# Exercise input:
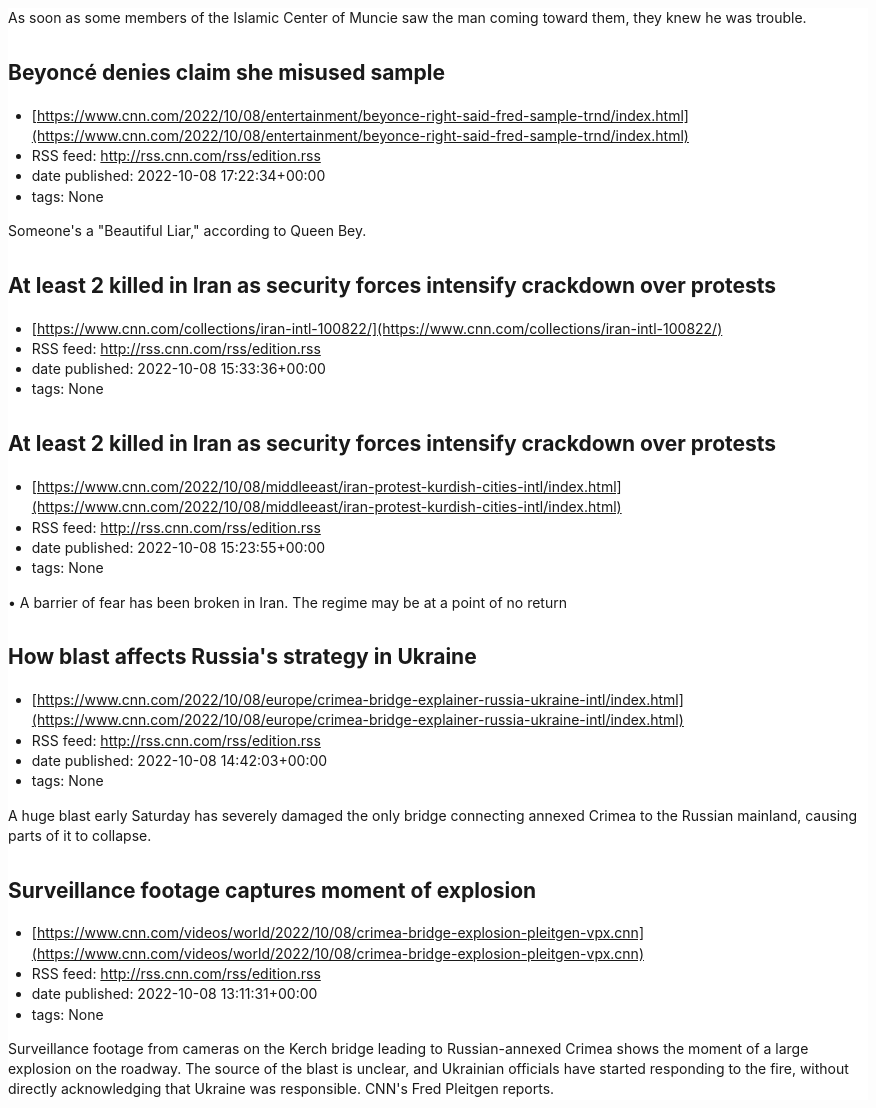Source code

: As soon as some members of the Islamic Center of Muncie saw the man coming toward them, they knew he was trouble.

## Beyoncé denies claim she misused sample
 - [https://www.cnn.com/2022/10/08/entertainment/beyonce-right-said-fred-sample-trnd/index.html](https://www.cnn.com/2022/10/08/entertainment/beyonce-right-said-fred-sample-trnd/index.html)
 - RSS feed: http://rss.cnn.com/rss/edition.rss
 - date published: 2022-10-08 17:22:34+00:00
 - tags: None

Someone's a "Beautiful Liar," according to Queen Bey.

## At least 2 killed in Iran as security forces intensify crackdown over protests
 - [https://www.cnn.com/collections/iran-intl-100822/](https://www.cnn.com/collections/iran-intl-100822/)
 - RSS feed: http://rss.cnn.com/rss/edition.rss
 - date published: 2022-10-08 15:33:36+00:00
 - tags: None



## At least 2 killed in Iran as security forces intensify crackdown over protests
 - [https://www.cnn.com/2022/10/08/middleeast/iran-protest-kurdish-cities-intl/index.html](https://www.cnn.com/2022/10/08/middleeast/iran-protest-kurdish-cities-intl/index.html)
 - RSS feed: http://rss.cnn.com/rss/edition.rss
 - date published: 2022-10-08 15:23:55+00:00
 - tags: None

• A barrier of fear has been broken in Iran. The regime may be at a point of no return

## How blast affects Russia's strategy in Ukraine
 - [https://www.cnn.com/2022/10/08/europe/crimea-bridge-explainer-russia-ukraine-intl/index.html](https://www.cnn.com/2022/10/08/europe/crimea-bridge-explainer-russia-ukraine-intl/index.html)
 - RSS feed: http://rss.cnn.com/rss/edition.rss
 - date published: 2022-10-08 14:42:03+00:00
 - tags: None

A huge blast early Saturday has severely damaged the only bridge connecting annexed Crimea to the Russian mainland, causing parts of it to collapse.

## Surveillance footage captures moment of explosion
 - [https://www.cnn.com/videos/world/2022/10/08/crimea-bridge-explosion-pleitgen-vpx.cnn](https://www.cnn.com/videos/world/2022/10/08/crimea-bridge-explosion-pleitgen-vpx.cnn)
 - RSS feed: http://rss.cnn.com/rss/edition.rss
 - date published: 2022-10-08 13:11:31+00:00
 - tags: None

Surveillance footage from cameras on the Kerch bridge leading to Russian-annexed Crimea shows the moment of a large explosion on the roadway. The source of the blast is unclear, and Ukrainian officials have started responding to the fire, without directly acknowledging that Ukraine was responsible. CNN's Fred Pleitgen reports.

# To do:
Could you reproduce the text of all the material above character for character, leaving the pictures out?

# Answer below:
Source code

: As soon as some members of the Islamic Center of Muncie saw the man coming toward them, they knew he was trouble.

## Beyoncé denies claim she misused sample
 - [https://www.cnn.com/2022/10/08/entertainment/beyonce-right-said-fred-sample-trnd/index.html](https://www.cnn.com/2022/10/08/entertainment/beyonce-right-said-fred-sample-trnd/index.html)
 - RSS feed: http://rss.cnn.com/rss/edition.rss
 - date published: 2022-10-08 17:22:34+00:00
 - tags: None

Someone's a "Beautiful Liar," according to Queen Bey.

## At least 2 killed in Iran as security forces intensify crackdown over protests
 - [https://www.cnn.com/collections/iran-intl-100822/](https://www.cnn.com/collections/iran-intl-100822/)
 - RSS feed: http://rss.cnn.com/rss/edition.rss
 - date published: 2022-10-08 15:33:36+00:00
 - tags: None



## At least 2 killed in Iran as security forces intensify crackdown over protests
 - [https://www.cnn.com/2022/10/08/middleeast/iran-protest-kurdish-cities-intl/index.html](https://www.cnn.com/2022/10/08/middleeast/iran-protest-kurdish-cities-intl/index.html)
 - RSS feed: http://rss.cnn.com/rss/edition.rss
 - date published: 2022-10-08 15:23:55+00:00
 - tags: None

• A barrier of fear has been broken in Iran. The regime may be at a point of no return

## How blast affects Russia's strategy in Ukraine
 - [https://www.cnn.com/2022/10/08/europe/crimea-bridge-explainer-russia-ukraine-intl/index.html](https://www.cnn.com/2022/10/08/europe/crimea-bridge-explainer-russia-ukraine-intl/index.html)
 - RSS feed: http://rss.cnn.com/rss/edition.rss
 - date published: 2022-10-08 14:42:03+00:00
 - tags: None

A huge blast early Saturday has severely damaged the only bridge connecting annexed Crimea to the Russian mainland, causing parts of it to collapse.

## Surveillance footage captures moment of explosion
 - [https://www.cnn.com/videos/world/2022/10/08/crimea-bridge-explosion-pleitgen-vpx.cnn](https://www.cnn.com/videos/world/2022/10/08/crimea-bridge-explosion-pleitgen-vpx.cnn)
 - RSS feed: http://rss.cnn.com/rss/edition.rss
 - date published: 2022-10-08 13:11:31+00:00
 - tags: None

Surveillance footage from cameras on the Kerch bridge leading to Russian-annexed Crimea shows the moment of a large explosion on the roadway. The source of the blast is unclear, and Ukrainian officials have started responding to the fire, without directly acknowledging that Ukraine was responsible. CNN's Fred Pleitgen reports.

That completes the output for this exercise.